TrOCR for Korean Language (PoC)

Overview

TrOCR has not yet released a multilingual model including Korean, so we trained a Korean model for PoC purpose. Based on this model, it is recommended to collect more data to additionally train the 1st stage or perform fine-tuning as the 2nd stage.

Collecting data

Text data

We created training data by processing three types of datasets.

For efficient data collection, each sentence was separated by a sentence separator library (Kiwi Python wrapper; https://github.com/bab2min/kiwipiepy), and as a result, 637,401 samples were collected.

Image Data

Image data was generated with TextRecognitionDataGenerator (https://github.com/Belval/TextRecognitionDataGenerator) introduced in the TrOCR paper. Below is a code snippet for generating images.

python3 ./trdg/run.py -i ocr_dataset_poc.txt -w 5 -t {num_cores} -f 64 -l ko -c {num_samples} -na 2 --output_dir {dataset_dir}

Training

Base model

The encoder model used facebook/deit-base-distilled-patch16-384 and the decoder model used klue/roberta-base. It is easier than training by starting weights from microsoft/trocr-base-stage1.

Parameters

We used heuristic parameters without separate hyperparameter tuning.

  • learning_rate = 4e-5
  • epochs = 25
  • fp16 = True
  • max_length = 64

Usage

inference.py

from transformers import TrOCRProcessor, VisionEncoderDecoderModel, AutoTokenizer
import requests 
from io import BytesIO
from PIL import Image

processor = TrOCRProcessor.from_pretrained("microsoft/trocr-base-handwritten") 
model = VisionEncoderDecoderModel.from_pretrained("daekeun-ml/ko-trocr-base-nsmc-news-chatbot")
tokenizer = AutoTokenizer.from_pretrained("daekeun-ml/ko-trocr-base-nsmc-news-chatbot")

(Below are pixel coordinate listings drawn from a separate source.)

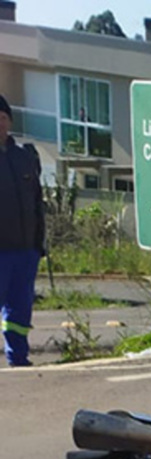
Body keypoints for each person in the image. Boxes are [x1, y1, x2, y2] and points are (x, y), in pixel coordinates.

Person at [0, 94, 45, 367]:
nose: (0, 125)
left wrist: (38, 244)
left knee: (19, 309)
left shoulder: (24, 157)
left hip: (25, 250)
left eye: (3, 118)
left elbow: (37, 202)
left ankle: (18, 359)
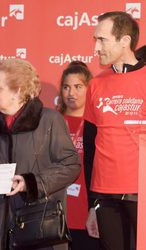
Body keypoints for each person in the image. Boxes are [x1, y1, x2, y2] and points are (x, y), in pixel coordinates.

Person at [0, 58, 81, 250]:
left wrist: (30, 183)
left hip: (37, 231)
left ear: (18, 91)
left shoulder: (50, 121)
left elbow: (70, 166)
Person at [83, 11, 146, 250]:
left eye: (102, 40)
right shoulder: (96, 84)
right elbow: (89, 147)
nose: (96, 47)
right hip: (104, 194)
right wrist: (92, 204)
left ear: (125, 41)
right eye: (95, 40)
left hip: (141, 193)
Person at [58, 61, 100, 250]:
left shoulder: (97, 125)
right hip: (57, 213)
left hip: (88, 211)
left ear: (88, 89)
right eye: (66, 87)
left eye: (78, 87)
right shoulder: (52, 123)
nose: (71, 93)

url = "https://raw.githubusercontent.com/aws-samples/sm-kornlp/main/trocr/sample_imgs/news_1.jpg"
response = requests.get(url)
img = Image.open(BytesIO(response.content))

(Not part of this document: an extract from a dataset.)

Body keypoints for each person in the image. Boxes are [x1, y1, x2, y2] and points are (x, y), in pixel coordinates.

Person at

pixel_values = processor(img, return_tensors="pt").pixel_values 
generated_ids = model.generate(pixel_values, max_length=64)
generated_text = tokenizer.batch_decode(generated_ids, skip_special_tokens=True)[0] 
print(generated_text)

All the code required for data collection and model training has been published on the author's Github.